I’ve said for years that Democrats — and even some Republicans — treat John F. Kennedy the same way most Republicans treat Ronald Reagan. They’ve turned him into a mythical figure that bears little resemblance to the real thing. Here’s a perfect example from a former Democratic legislator:
If you are an American over sixty, you remember when you learned that John Kennedy had died. If you are one of my contemporaries, you might remember almost as vividly the moment you thought Jack Kennedy had been reborn, in the form of some youthful contender who could turn an inspirational phrase and stab a finger in the air.
Your moment might seem absurd now – Gary Hart in the glow of winning New Hampshire in 1984. Or bittersweet – the November night in 1992 when Bill Clinton retired the WWII generation. Yours might be agonizingly recent – Barack Obama on a dream-lit stage in Grant Park. It’s been the longest quest in modern politics, the effort to recreate an ideal of power that was extinguished almost exactly 48 years ago, and it has never ended well.

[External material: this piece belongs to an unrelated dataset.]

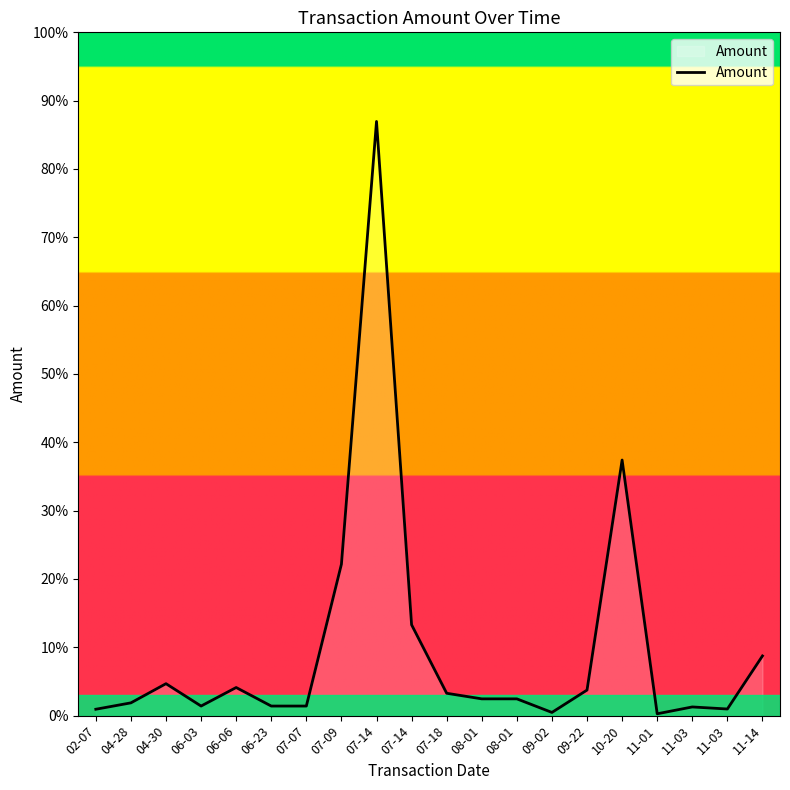

What is the approximate value at 06-03?

150.0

Pretenders like Hart imitated the style without Kennedy’s strength of purpose. Clinton, Kennedy’s equal as a tactician, never matched his capacity to lift the country’s moral tone. As for Obama, he has gone backward in terms of his hold on the public’s imagination. Kennedy did the opposite, expanding a one vote per precinct squeaker into the last presidency that never dropped below fifty percent approval.
JFK? Lifting the nation’s moral tone? Is he serious? He didn’t drop below 50 percent because he wasn’t in office long enough. He was a mediocre president for the time he was in office, no better than that. But because he died young, he’s been turned into Ghandi and Jesus rolled into one.